Na luta pela manutenção na OK Liga, o Vendrell tomou uma decisão pouco vista na principal competição do país vizinho e fez "estalar o chicote", terminando a ligação com o treinador Josep Delriu. #Mercado #OkLiga

É raro o "chicote" estalar na vizinha OK Liga, numa estranha diferença de mentalidades. Mas, por vezes, estala. E, desta feita, Josep Lluis Delriu foi a vítima.

Em ano de regresso à OK Liga, o Vendrell começou bem, com dois empates e uma vitória. À quarta jornada, caiu no Palau Blaugrana. Os empates com Lloret e os mais cotados Noia e Girona ou a vitória sobre um Voltregà que estará na Taça do Rei não foram suficientes para segurar Delriu.

Com duas vitórias, cinco empates e sete derrotas, o Vendrell chegou a Delriu para se colocar termo a uma ligação que vinha desde Fevereiro de 2019.

Delriu pegou na equipa na OK Liga, numa situação complicada, e já não foi a tempo de evitar a descida. Na pretérita temporada, venceu a Copa de la Princesa (análoga à Taça do Rei mas para equipas da "segunda divisão") e liderava a Zona Sul da OK Liga Plata com 12 vitórias, três empates e apenas uma derrota em 16 jogos e seria premiado - tal como o Mataró - com o regresso à OK Liga, num alargamento a 16 equipas.

Delriu esteve em duas finais da CERS frente a portugueses, ambas pelo Vilanova. Venceu, como jogador, frente ao Candelária em 2007 e perdeu, já como treinador, frente ao Benfica em 2011.

Numa temporada em que quatro equipas descem directamente, o Vendrell é terceiro a contar do fim (14º), a dois pontos do 11º e 12º lugares, que valem uma última oportunidade de manutenção num "playoff". Com 16 jogos por realizar está tudo em aberto.

Sem reforços significativos no defeso, chegou agora por empréstimo do Reus o jovem Pablo Del Rio. Deverá estrear-se, na estreia do técnico Xavi Ferrer, que era adjunto, este sábado, frente ao Lleida.

Há 10 anos, o Vendrell era um ilustre desconhecido. Foi catapultado para anos dourados por Guillem Cabestany (2010/14) com a conquista de duas Taças do Rei, uma Taça CERS e a presença na Final Four da Liga Europeia.

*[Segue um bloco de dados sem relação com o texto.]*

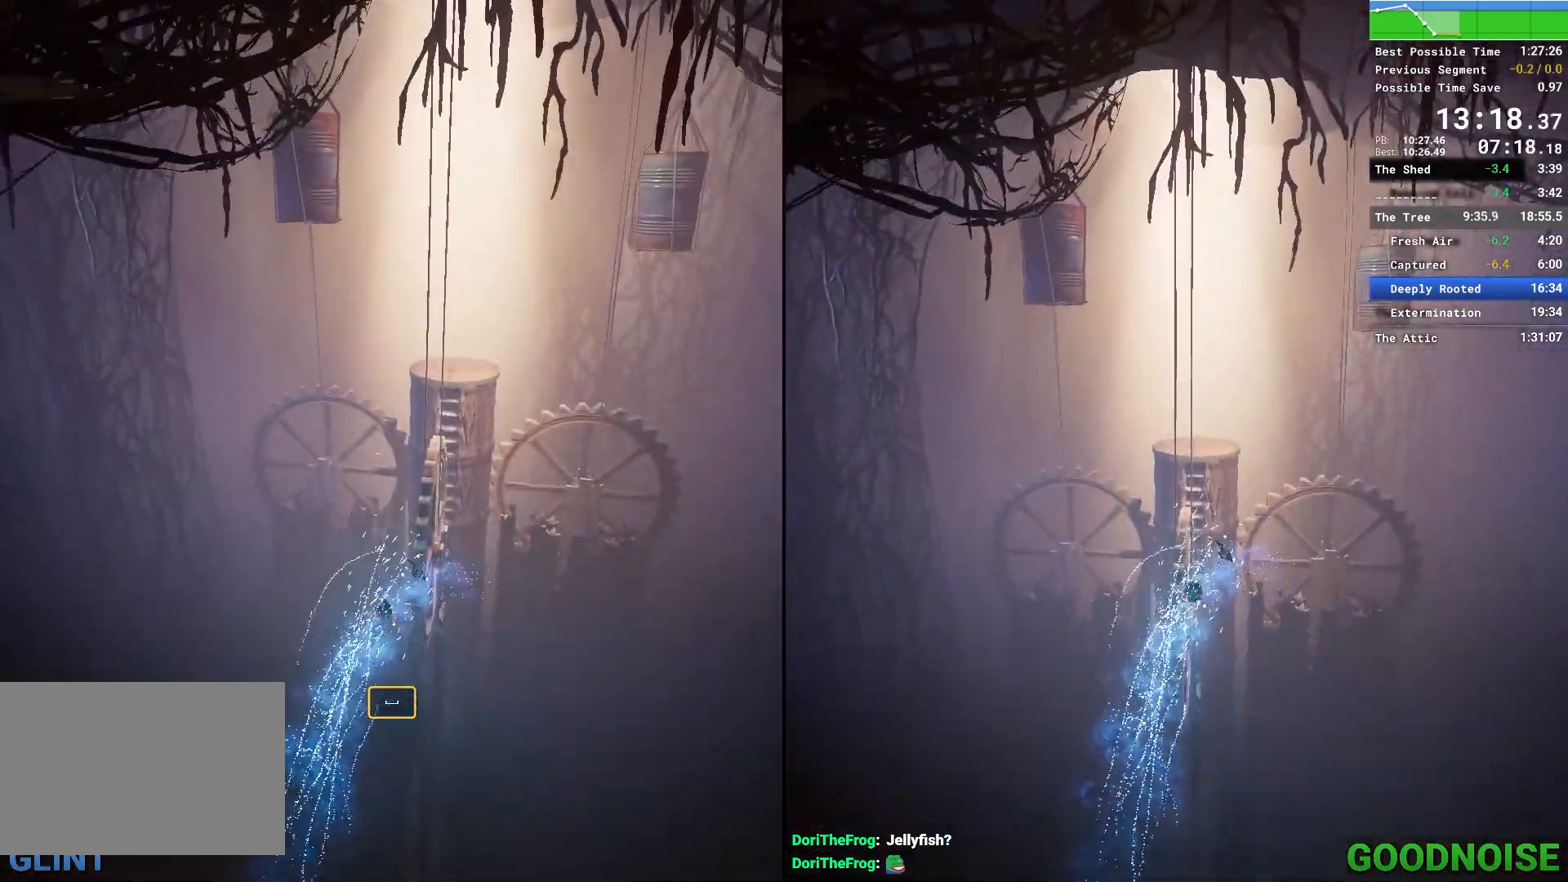
{"keys": ["space", "w"], "mouse": [], "events": [[200, "w", "down"], [433, "space", "down"]]}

Manteve um projecto sólido sob a alçada de Pere Varias (2014/15) e Guillem Perez (2015/16), com novas presenças na elite da Liga Europeia. Mesmo com Jordi Garcia (2016/17), que operou uma revolução no plantel, a equipa mantinha respeito. Depois perdeu referências, desmembrou-se, e procura reconstruir-se...

Paciência "pandémica"

Em Portugal, a temporada que começou sob o signo da CoViD-19 ainda só teve uma "chicotada". Com os objectivos das equipas de topo adiados para um playoff, as derrotas na fase regular acabam por não ter o mesmo peso nas acções dos dirigentes. E, sem público, não há eco próximo da exigência dos adeptos.

Na luta pela manutenção, haverá mais paciência, mais tolerância por uma época de circunstâncias atípicas.

Com meio campeonato cumprido, o chicote ainda só estalou em Braga, quando Hugo Azevedo - que chegara no defeso - saiu no início de Dezembro.

Sucedeu-lhe Tó Neves, que - por pausas festivas e adiamentos - ainda só foi duas vezes a jogo para o Campeonato, ambas na última semana. Com compromissos complicados, empatou em Valongo (3-3) e perdeu na Luz (5-1).